I am a research scientist at the Princeton Center for Information Technology Policy, where I work with Arvind Narayanan and Zeynep Tufekci on multiple projects relating to AI agent evaluation and the societal impacts of AI. This spring, I am also working with Tim Hua as part of the SPAR program on a project to study mechanisms for value reflection and systematization in frontier AI models.

Current Projects

Credible AI evaluation: I am leading a project in collaboration with other major AI evaluation groups which defines a set of threats to credible evaluation of AI agents and proposes log analysis as a method for addressing these threats, which I hope to publish as a position paper at NeurIPS 2026.
AI agent reliability: Alongside Stephan Rabanser and the rest of the HAL team at Princeton, I am working to develop an index of AI agent reliability. Learn more at the project website.
Anthropomorphization and attachment: With the AI and Society Lab at Princeton, I am working to document the prevalence of anthropomorphization, attachment, and engagement with AI chatbots using a combination of synthetic benchmarks, big data analytics, and population surveys.
LLM value reflection: With Tim Hua, I’m working on a project to explore how different LLMs iteratively refine their own constitutions, model specs, and system prompts.

Recent Highlights

Sycophancy and escalation in ChatGPT: I led a research project documenting sycophancy, delusion reinforcement, and escalation in ChatGPT that was accepted at The Second Annual Conference of the International Association for Safe and Ethical AI (IASEAI 2026). Read an accessible summary at the project website.
AI agent failure modes: I led a mixed-methods analysis of over 2,000 logs from early 2025 AI agents tested on nine benchmarks, documenting the failure modes and capabilities of these systems as part of a paper accepted at the 2026 International Conference on Learning Representations (ICLR 2026).
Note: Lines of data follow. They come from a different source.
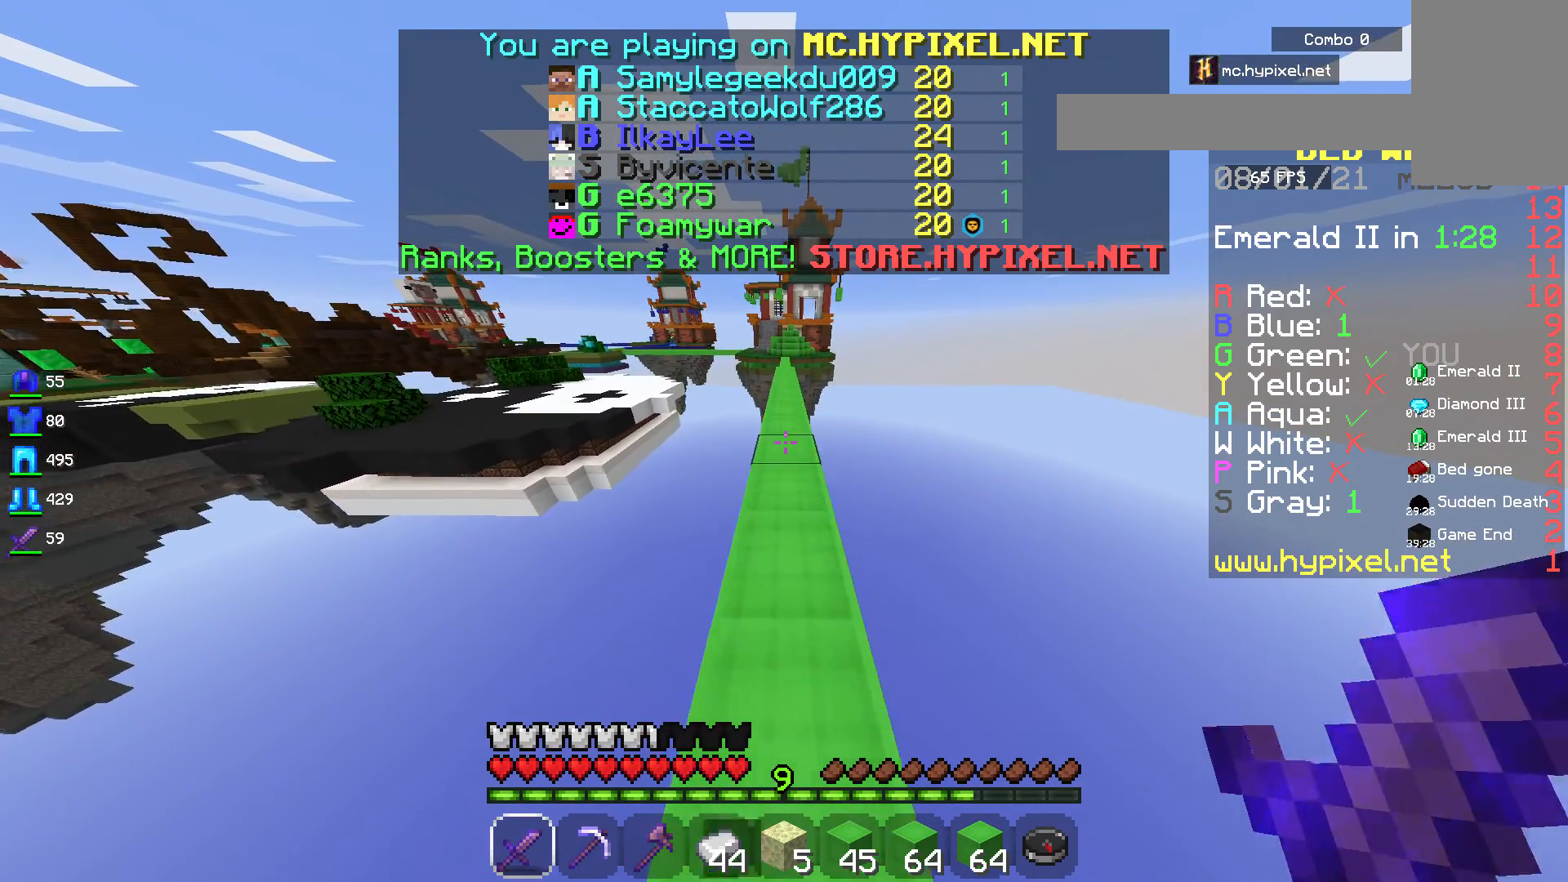
{"keys": ["space", "w"], "mouse": [], "events": [[267, "space", "down"]]}
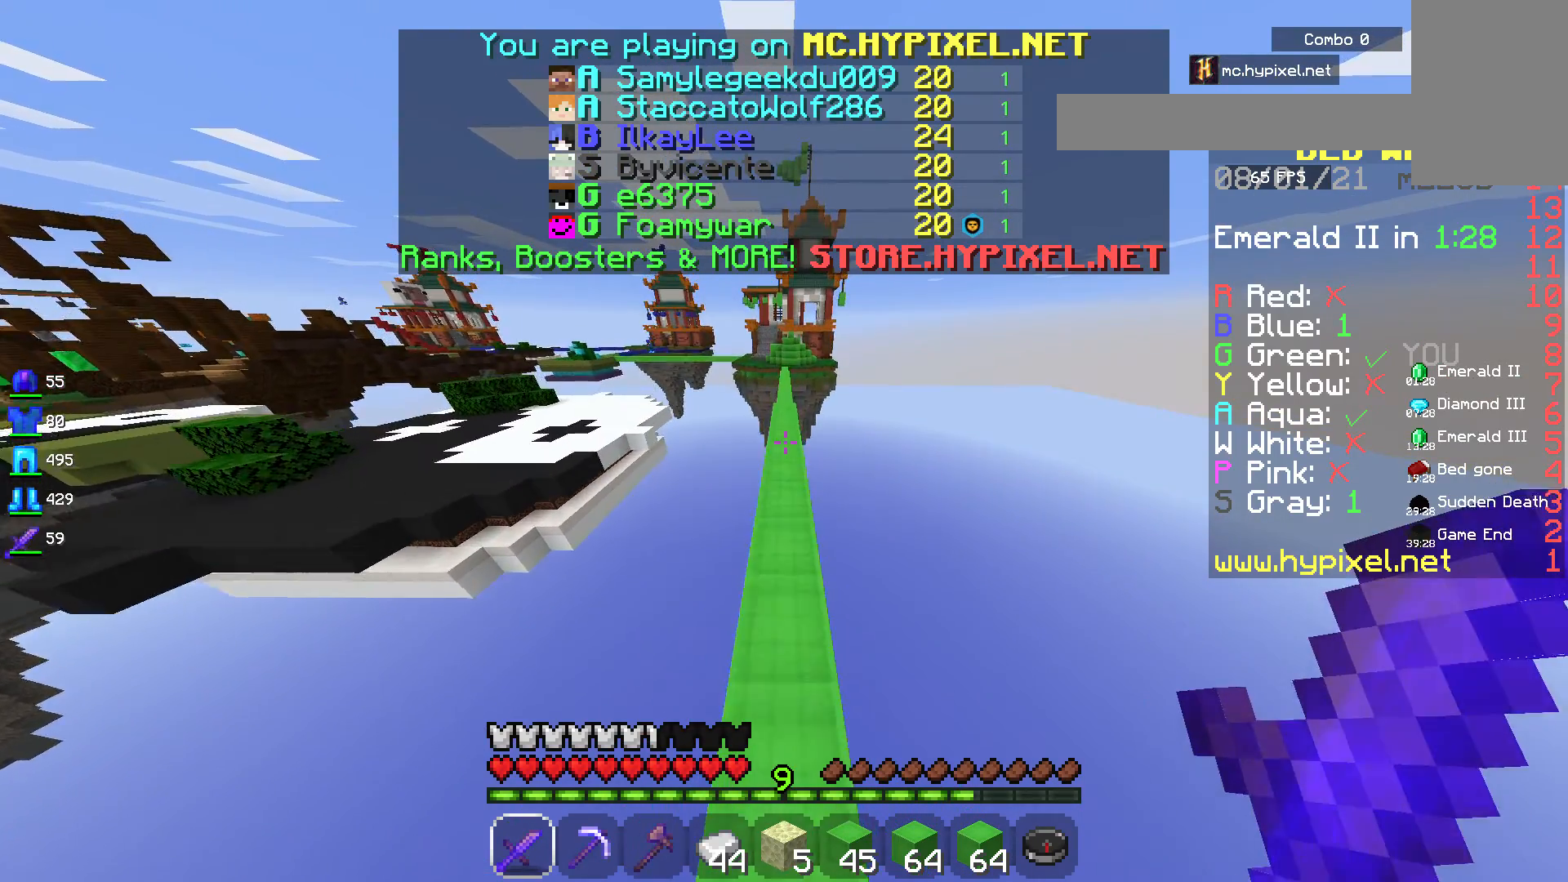
{"keys": ["space", "w"], "mouse": [], "events": []}
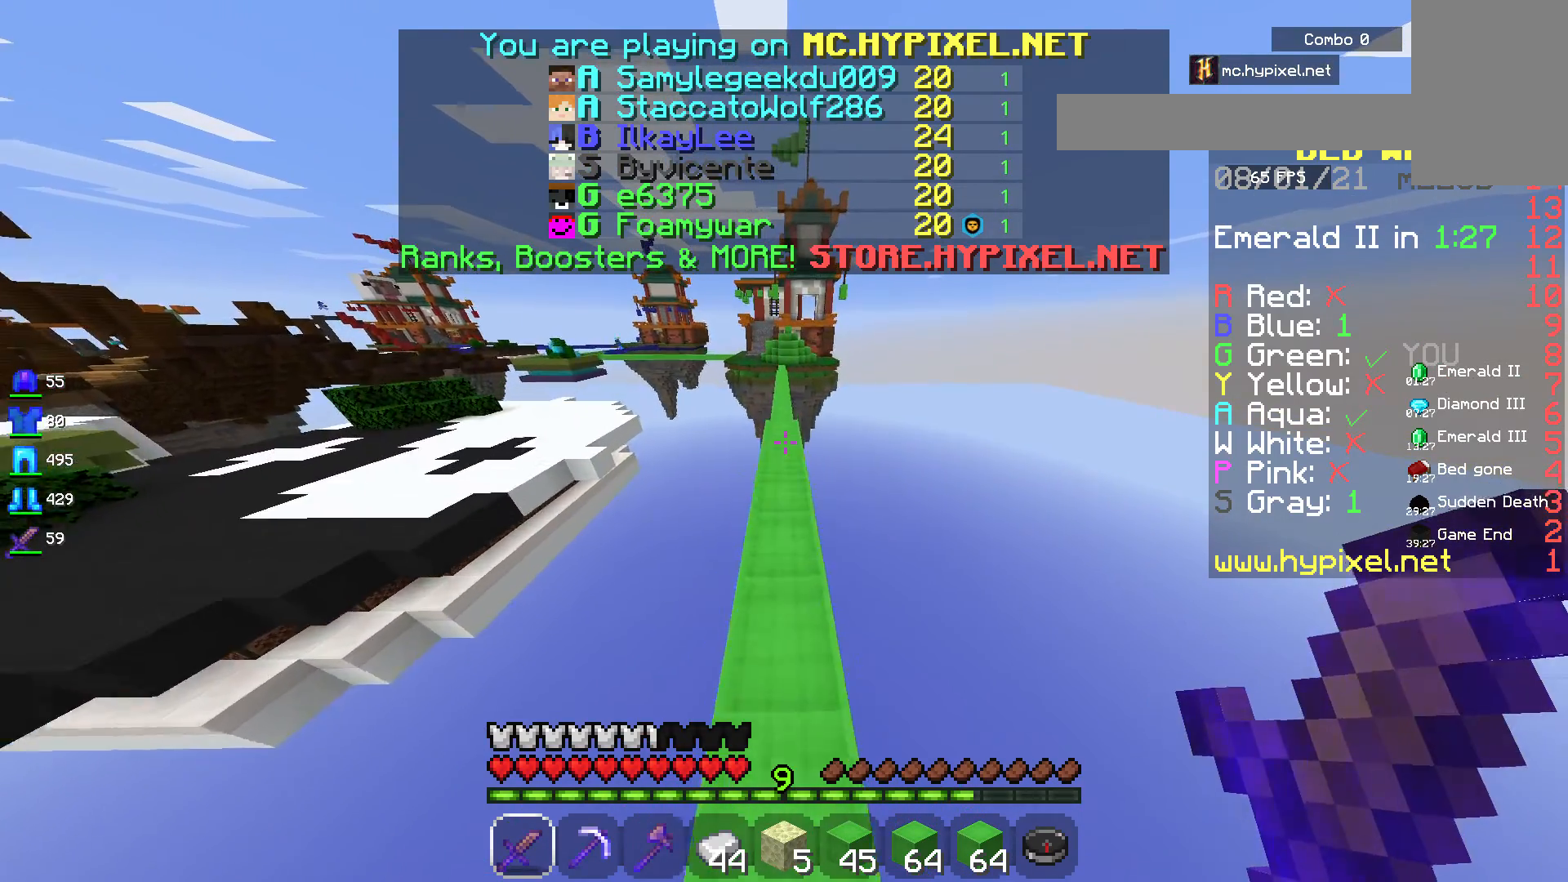
{"keys": ["space", "w"], "mouse": [], "events": []}
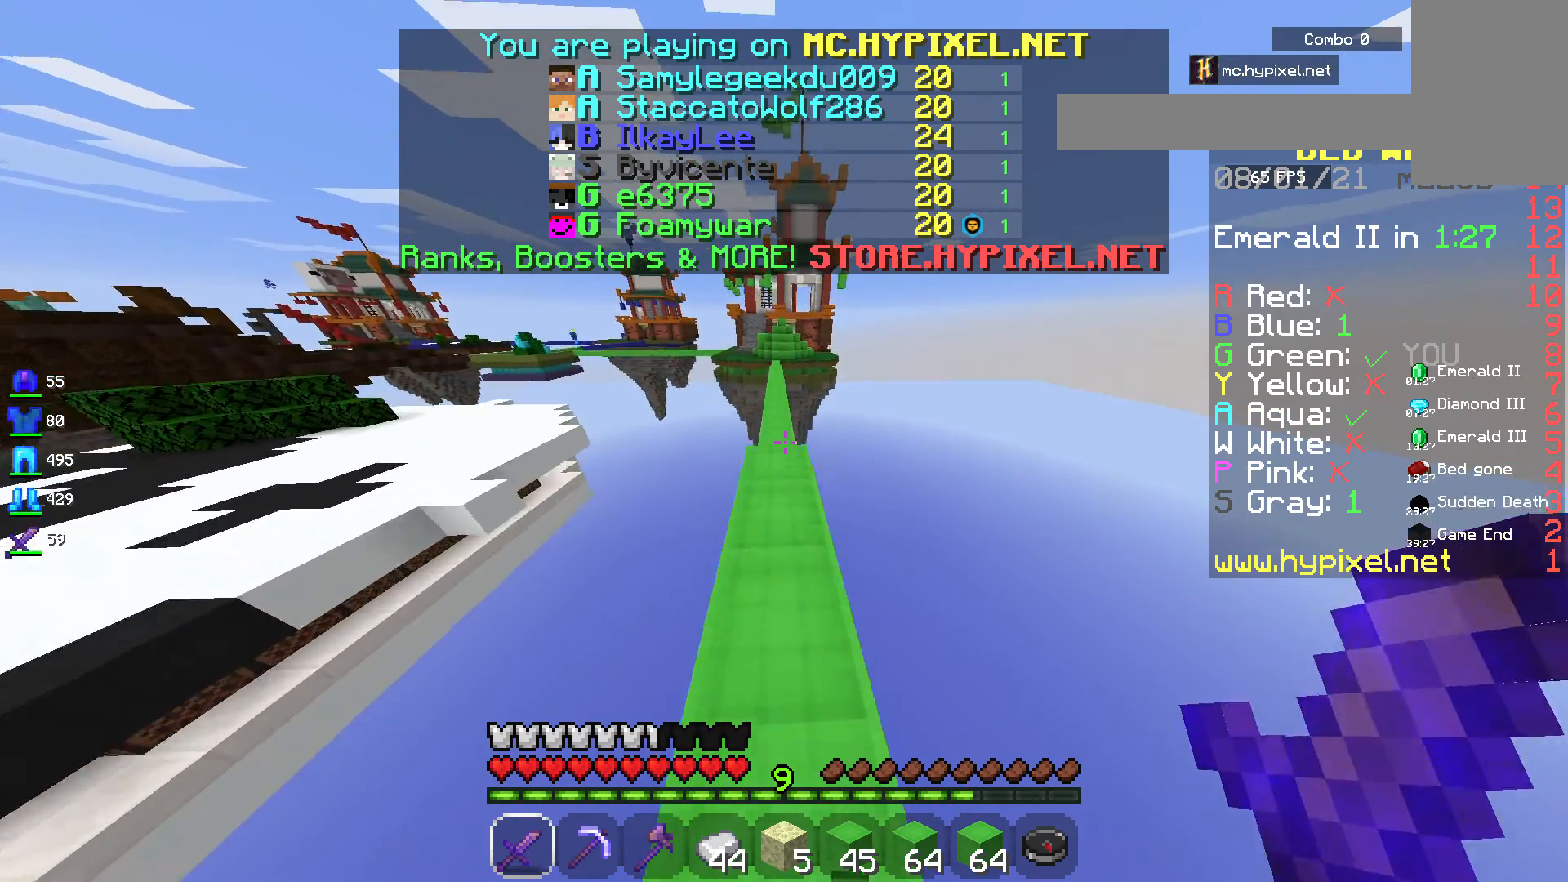
{"keys": ["space", "w"], "mouse": [], "events": []}
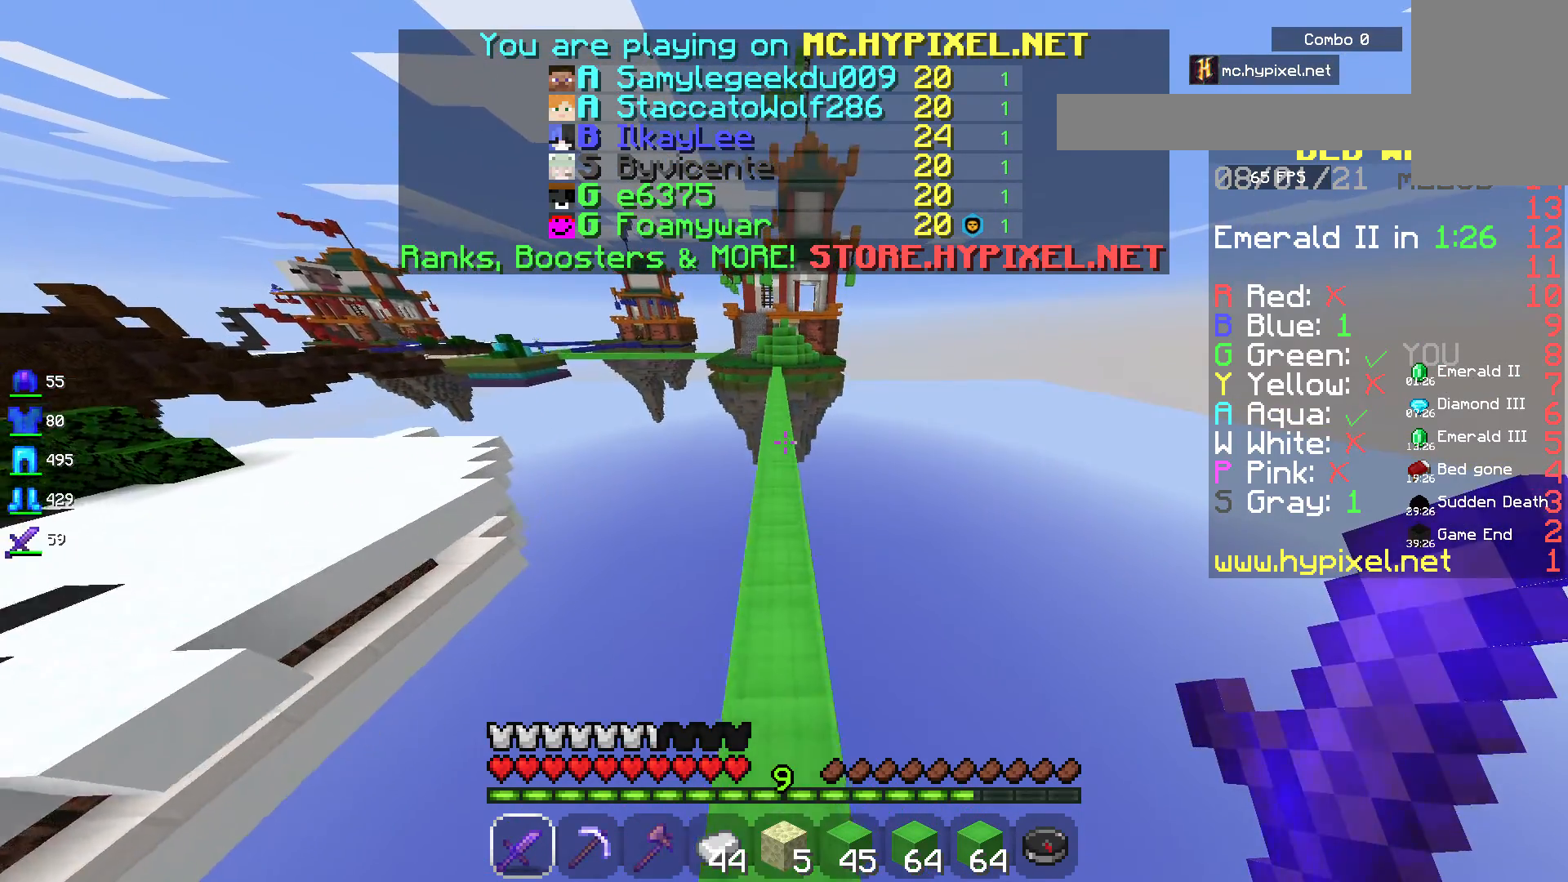
{"keys": ["space", "w"], "mouse": [], "events": []}
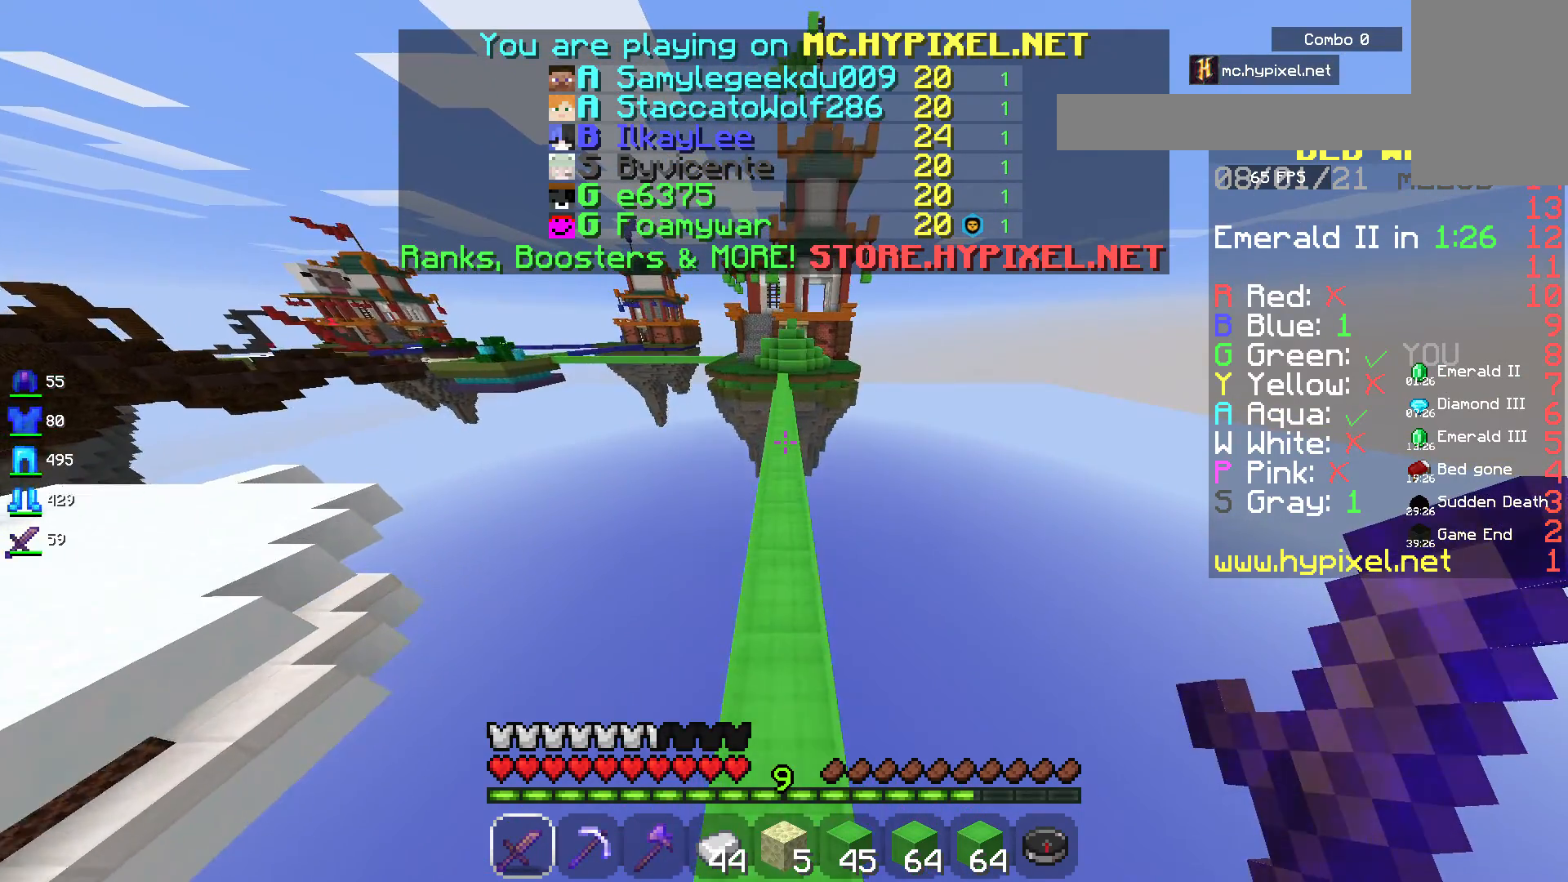
{"keys": ["space", "w"], "mouse": [], "events": []}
See the paper and a presentation of the work I gave at NeurIPS 2025.
Moral foundations of LLMs: I wrote a paper analyzing the ethical judgements of 21 frontier language models using Jonathan Haidt’s moral foundations theory, which I presented at Princeton’s 2025 PICSciE/CSML Joint Colloquium. Read a profile of the project.
AI consciousness and moral patienthood: At the 2025 Eleos AI Consciousness Conference, I gave an original presentation entitled “Is Consciousness Prerequisite for Moral Patienthood? The case for stretching our moral intuitions and avoiding the hard problem.” See the slides.

Background

I am a recent MPA graduate from Princeton, where I also completed a graduate certificate in statistics and machine learning. My broad research interests are in artificial intelligence, moral philosophy, intergenerational mobility, and social safety net implementation. I have also worked in civic technology, most recently at the US Census Bureau as a Coding it Forward Data Science Fellow, and prior to that, as a data analyst with the Massachusetts Digital Service. I received my BA from Williams College in 2020, where I studied political economy, philosophy, and cognitive science. Outside of work, I am an avid runner and cyclist and love spending long days in the mountains.